Heat, Hectic Days, and Hanging On
Week three?! Like, slow down please! Ramadan is moving like it’s late for an appointment — absolutely sprinting through the month while the rest of us are just trying to keep up.
Of course, Cape Town chose this week to hit us with the mother of all heatwaves. Fasting through that felt like the difficulty level got bumped up without warning.
All I (and I’m sure most others) wanted was cold fruit, ice water, shade, and aircon. Cooking? If it couldn’t be tossed into the air fryer, it wasn’t happening.
News That Weighs Heavy
In the middle of the heat and the routine of the week, we got some difficult news. I won’t unpack the details here, but hearing it was… heavy. Still processing to be honest.
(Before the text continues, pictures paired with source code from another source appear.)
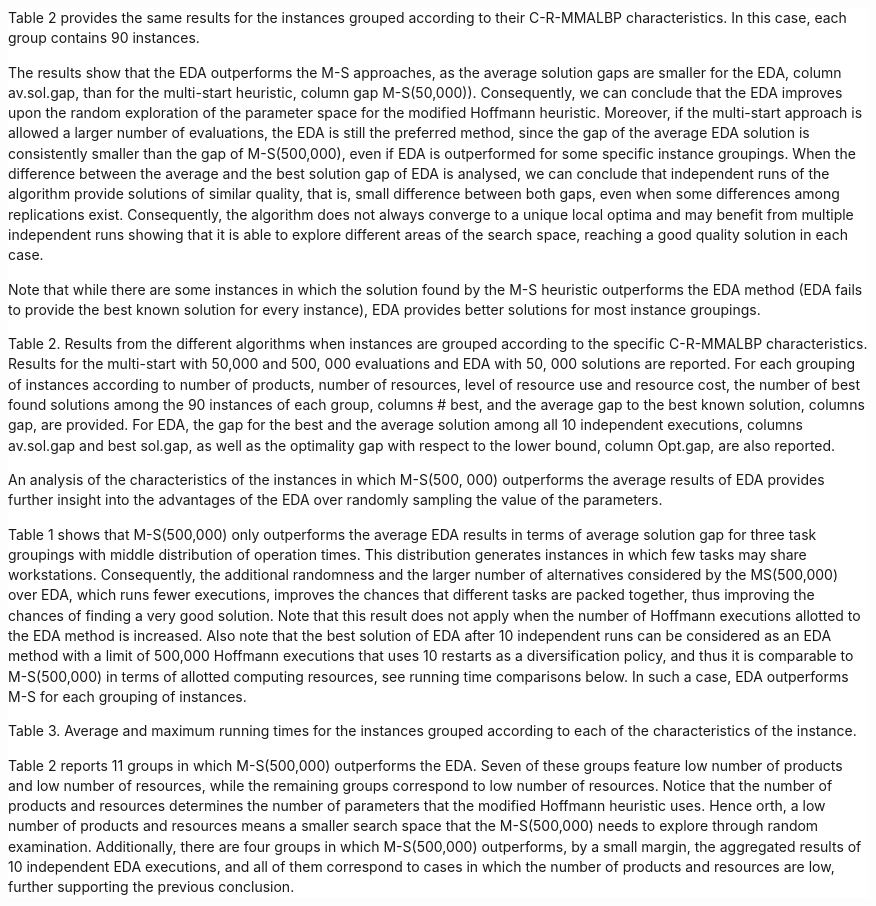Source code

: Table 2 provides the same results for the instances grouped according to their C-R-MMALBP characteristics. In this case, each group contains 90 instances.

The results show that the EDA outperforms the M-S approaches, as the average solution gaps are smaller for the EDA, column av.sol.gap, than for the multi-start heuristic, column gap M-S(50,000)). Consequently, we can conclude that the EDA improves upon the random exploration of the parameter space for the modified Hoffmann heuristic. Moreover, if the multi-start approach is allowed a larger number of evaluations, the EDA is still the preferred method, since the gap of the average EDA solution is consistently smaller than the gap of M-S(500,000), even if EDA is outperformed for some specific instance groupings. When the difference between the average and the best solution gap of EDA is analysed, we can conclude that independent runs of the algorithm provide solutions of similar quality, that is, small difference between both gaps, even when some differences among replications exist. Consequently, the algorithm does not always converge to a unique local optima and may benefit from multiple independent runs showing that it is able to explore different areas of the search space, reaching a good quality solution in each case.

Note that while there are some instances in which the solution found by the M-S heuristic outperforms the EDA method (EDA fails to provide the best known solution for every instance), EDA provides better solutions for most instance groupings.

Table 2. Results from the different algorithms when instances are grouped according to the specific C-R-MMALBP characteristics. Results for the multi-start with 50,000 and 500, 000 evaluations and EDA with 50, 000 solutions are reported. For each grouping of instances according to number of products, number of resources, level of resource use and resource cost, the number of best found solutions among the 90 instances of each group, columns \# best, and the average gap to the best known solution, columns gap, are provided. For EDA, the gap for the best and the average solution among all 10 independent executions, columns av.sol.gap and best sol.gap, as well as the optimality gap with respect to the lower bound, column Opt.gap, are also reported.

An analysis of the characteristics of the instances in which M-S(500, 000) outperforms the average results of EDA provides further insight into the advantages of the EDA over randomly sampling the value of the parameters.

Table 1 shows that M-S(500,000) only outperforms the average EDA results in terms of average solution gap for three task groupings with middle distribution of operation times. This distribution generates instances in which few tasks may share workstations. Consequently, the additional randomness and the larger number of alternatives considered by the MS(500,000) over EDA, which runs fewer executions, improves the chances that different tasks are packed together, thus improving the chances of finding a very good solution. Note that this result does not apply when the number of Hoffmann executions allotted to the EDA method is increased. Also note that the best solution of EDA after 10 independent runs can be considered as an EDA method with a limit of 500,000 Hoffmann executions that uses 10 restarts as a diversification policy, and thus it is comparable to M-S(500,000) in terms of allotted computing resources, see running time comparisons below. In such a case, EDA outperforms M-S for each grouping of instances.

Table 3. Average and maximum running times for the instances grouped according to each of the characteristics of the instance.

Table 2 reports 11 groups in which M-S(500,000) outperforms the EDA. Seven of these groups feature low number of products and low number of resources, while the remaining groups correspond to low number of resources. Notice that the number of products and resources determines the number of parameters that the modified Hoffmann heuristic uses. Hence orth, a low number of products and resources means a smaller search space that the M-S(500,000) needs to explore through random examination. Additionally, there are four groups in which M-S(500,000) outperforms, by a small margin, the aggregated results of 10 independent EDA executions, and all of them correspond to cases in which the number of products and resources are low, further supporting the previous conclusion.
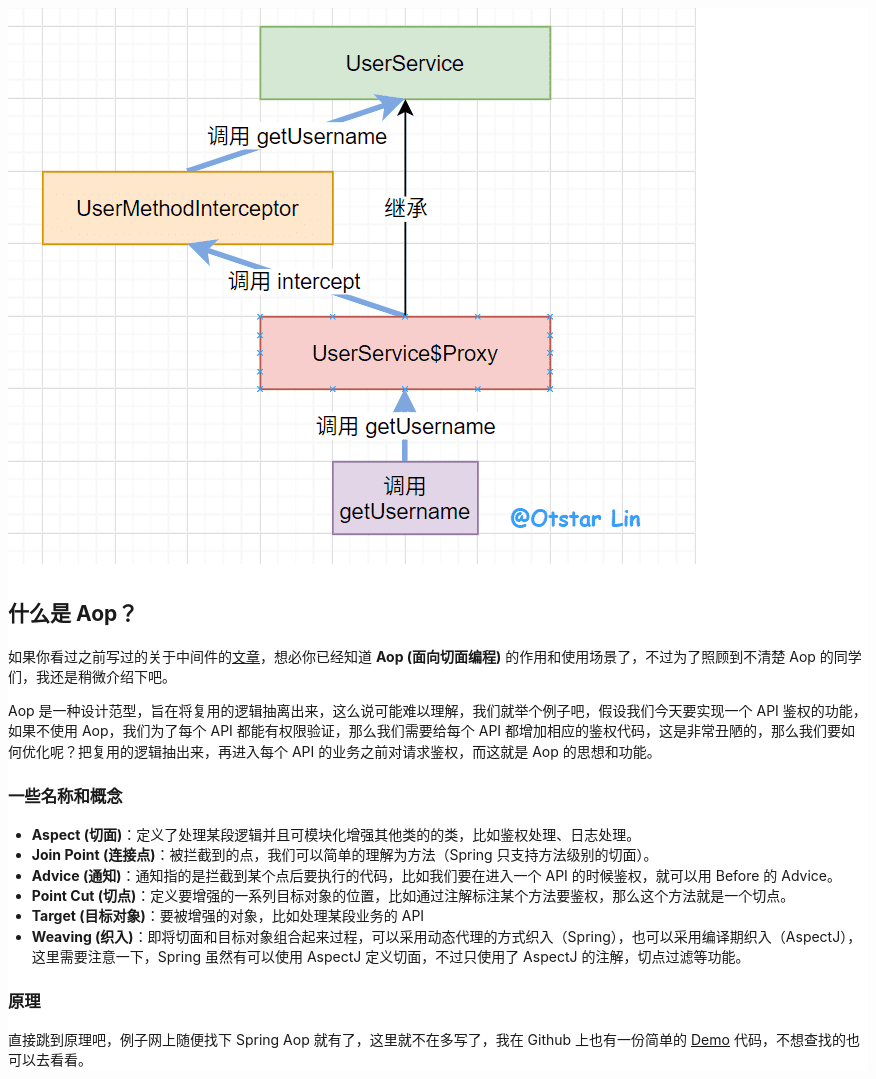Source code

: ![](images/eca7d56a-e13c-4f6f-9de6-2a3b8806d928.jpg)

## 什么是 Aop？

如果你看过之前写过的关于中间件的[文章](https://blog.ixk.me/middleware-implementation-with-php.html)，想必你已经知道 **Aop (面向切面编程)** 的作用和使用场景了，不过为了照顾到不清楚 Aop 的同学们，我还是稍微介绍下吧。

Aop 是一种设计范型，旨在将复用的逻辑抽离出来，这么说可能难以理解，我们就举个例子吧，假设我们今天要实现一个 API 鉴权的功能，如果不使用 Aop，我们为了每个 API 都能有权限验证，那么我们需要给每个 API 都增加相应的鉴权代码，这是非常丑陋的，那么我们要如何优化呢？把复用的逻辑抽出来，再进入每个 API 的业务之前对请求鉴权，而这就是 Aop 的思想和功能。

### 一些名称和概念

- **Aspect (切面)**：定义了处理某段逻辑并且可模块化增强其他类的的类，比如鉴权处理、日志处理。
- **Join Point (连接点)**：被拦截到的点，我们可以简单的理解为方法（Spring 只支持方法级别的切面）。
- **Advice (通知)**：通知指的是拦截到某个点后要执行的代码，比如我们要在进入一个 API 的时候鉴权，就可以用 Before 的 Advice。
- **Point Cut (切点)**：定义要增强的一系列目标对象的位置，比如通过注解标注某个方法要鉴权，那么这个方法就是一个切点。
- **Target (目标对象)**：要被增强的对象，比如处理某段业务的 API
- **Weaving (织入)**：即将切面和目标对象组合起来过程，可以采用动态代理的方式织入（Spring），也可以采用编译期织入（AspectJ），这里需要注意一下，Spring 虽然有可以使用 AspectJ 定义切面，不过只使用了 AspectJ 的注解，切点过滤等功能。

### 原理

直接跳到原理吧，例子网上随便找下 Spring Aop 就有了，这里就不在多写了，我在 Github 上也有一份简单的 [Demo](https://github.com/syfxlin/spring-learn/tree/master/aop) 代码，不想查找的也可以去看看。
There’s something about receiving difficult news during Ramadan that makes it land differently. It hurts, but the month also wraps you in a soft cushion of sabr. I’ve been praying through it, as one does, and letting the overwhelm move through me gently.
Work, Renovations, and Paint Fumes (Yes, Really)
Work didn’t slow down either — more client presentations, more talking while fasting, more mental gymnastics. Presenting during Ramadan should be classified as a cardio workout, don’t you think?
On top of all this, the office is being renovated. Fresh paint everywhere. Paint fumes everywhere. Fasting + paint fumes = a kind of lightheadedness I wouldn’t recommend. Also the aircon on our floor is broken. In a heatwave. Torture!
Family Moments
One of the highlights of week three? We went to my aunt and uncle’s place for iftar last weekend, and being surrounded by family — familiar voices, laughter, warmth, the sounds of kids playing and laughing — was wonderful.
Keeping Meals Simple
Food this week was more about hydration than anything else. Cold fruit, litres of water, simple air fryer meals. Warm, elaborate dishes just weren’t an option — the heat said “absolutely not.”
The Last Ten Nights
And somehow we’re in the last ten nights. The nights that hold their own kind of beauty.
Being in them while feeling exhausted and stretched thin wasn’t what I imagined — but maybe that’s the point. Ramadan isn’t only for the perfectly composed versions of ourselves. Showing up tired, overwhelmed, and still trying? That’s worship too.
May every step we take in these nights be accepted, and may whatever we’re praying for quietly in our hearts find its way to us, Ameen.
How has your week three been? Chaotic? Calm? Somewhere in between?